2.1.0.2 Body Measures dataset

link to data description file: https://wwwn.cdc.gov/Nchs/Nhanes/2021-2022/BMX_L.htm

file type: XPT file

data introduction: Body measures information by examinations to relate between body weights and health conditions in US population.

dimensions: 8860 rows, 22 columns

features: Respondent sequence number, Body Measures Component Status Code, Weight (kg), Weight Comment, Recumbent Length (cm), Recumbent Length Comment, Head Circumference (cm), Head Circumference Comment, Standing Height (cm), Standing Height Comment, Body Mass Index (kg/m**2), BMI Category - Children/Youth, Upper Leg Length (cm), Upper Leg Length Comment, Upper Arm Length (cm), Upper Arm Length Comment, Arm Circumference (cm), Arm Circumference Comment, Waist Circumference (cm), Waist Circumference Comment, Hip Circumference (cm), Hip Circumference Comment

potential problems: contains many comments feature which may not be useful; some of the features are only present in younger population, which also need some data engineering to handle this problem

2.1.0.3 Hepatitis A dataset

link to data description file: https://wwwn.cdc.gov/Nchs/Nhanes/2021-2022/HEPA_L.htm

file type: XPT file

data introduction: Testing information in a representative sample of US population for Hepatitis prevalence estimations and prevention.

dimensions: 8611 rows, 3 columns

features: Respondent sequence number, Phlebotomy 2 Year Weight, Hepatitis A antibody

2.2 Missing value analysis

We first import the xpt data files

Code

library(haven)
library(tidyverse)

── Attaching core tidyverse packages ──────────────────────── tidyverse 2.0.0 ──
✔ dplyr     1.1.4     ✔ readr     2.1.5
✔ forcats   1.0.0     ✔ stringr   1.5.1
✔ ggplot2   3.5.1     ✔ tibble    3.2.1
✔ lubridate 1.9.3     ✔ tidyr     1.3.1
✔ purrr     1.0.2     
── Conflicts ────────────────────────────────────────── tidyverse_conflicts() ──
✖ dplyr::filter() masks stats::filter()
✖ dplyr::lag()    masks stats::lag()
ℹ Use the conflicted package (<http://conflicted.r-lib.org/>) to force all conflicts to become errors

Code

library(naniar)
demo_data <- read_xpt("data/DEMO_L.XPT")
bmx_data <- read_xpt("data/BMX_L.XPT")
hep_data <- read_xpt("data/HEPA_L.XPT")
combined_data <- hep_data |> left_join(bmx_data, by = "SEQN") |> left_join(demo_data, by = "SEQN")

To visualize missing values, we can make 2 graphs showing number and percentage of missing values for each features respectively.

Code

gg_miss_var(combined_data) +
  labs(title = "Number of Missing Data Visualization") +
  theme(axis.text.y = element_text(size = 5.5))

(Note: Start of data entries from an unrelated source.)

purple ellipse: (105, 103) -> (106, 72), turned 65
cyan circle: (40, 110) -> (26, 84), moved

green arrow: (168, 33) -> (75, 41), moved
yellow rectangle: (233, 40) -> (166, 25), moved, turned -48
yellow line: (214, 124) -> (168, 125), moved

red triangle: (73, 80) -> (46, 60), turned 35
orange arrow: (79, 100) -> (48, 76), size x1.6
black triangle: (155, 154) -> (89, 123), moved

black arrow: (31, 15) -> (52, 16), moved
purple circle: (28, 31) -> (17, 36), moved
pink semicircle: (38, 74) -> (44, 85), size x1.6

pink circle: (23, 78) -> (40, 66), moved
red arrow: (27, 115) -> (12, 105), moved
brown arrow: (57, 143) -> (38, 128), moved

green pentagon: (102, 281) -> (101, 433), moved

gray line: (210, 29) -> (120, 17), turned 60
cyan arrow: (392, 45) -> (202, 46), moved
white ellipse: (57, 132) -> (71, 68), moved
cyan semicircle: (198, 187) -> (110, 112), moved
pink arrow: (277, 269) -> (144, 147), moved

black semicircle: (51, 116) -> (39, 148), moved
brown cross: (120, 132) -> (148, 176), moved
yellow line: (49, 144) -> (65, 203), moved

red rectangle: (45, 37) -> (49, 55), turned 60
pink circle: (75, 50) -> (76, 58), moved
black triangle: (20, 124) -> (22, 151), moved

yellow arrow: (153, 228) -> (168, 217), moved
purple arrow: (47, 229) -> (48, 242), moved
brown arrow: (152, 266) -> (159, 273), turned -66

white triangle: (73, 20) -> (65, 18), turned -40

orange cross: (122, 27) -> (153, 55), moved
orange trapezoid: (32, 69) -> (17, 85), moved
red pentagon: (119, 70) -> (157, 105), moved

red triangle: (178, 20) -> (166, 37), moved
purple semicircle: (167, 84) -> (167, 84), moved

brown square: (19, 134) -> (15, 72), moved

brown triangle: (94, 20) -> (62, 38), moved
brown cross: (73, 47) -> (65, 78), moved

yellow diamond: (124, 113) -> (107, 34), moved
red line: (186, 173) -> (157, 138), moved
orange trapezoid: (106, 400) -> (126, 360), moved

From this graph, we can see that the variables with most missing values (BMXHEAD, BMIHEAD) have more than 8000 missing values, which means that almost the entire feature could be missing. On the other hand, there are also features with extremely low number of missing values like WTPH2YR, WTMEC2YR, etc. Almost no missing values within those variables. However, we also need another graph to see the percentage of missing values in each of the variables.

Code

library(visdat)

vis_miss(combined_data, sort_miss = TRUE) +
  labs(title = "Percentage Missing Data Visualization",
       x = "Variables",
       y = "Observations") + 
  theme(axis.text.x = element_text(angle = 90, size = 7.5))

The vis_miss graph can show us the percentage of missing values both in each feature and in the entire dataset, as well as which observation is missing. From the graph, we can see that there are 4 features that are entirely missing, and 16 features with no missing values. On the scope of the entire dataset, there are 40.% of missing values in total.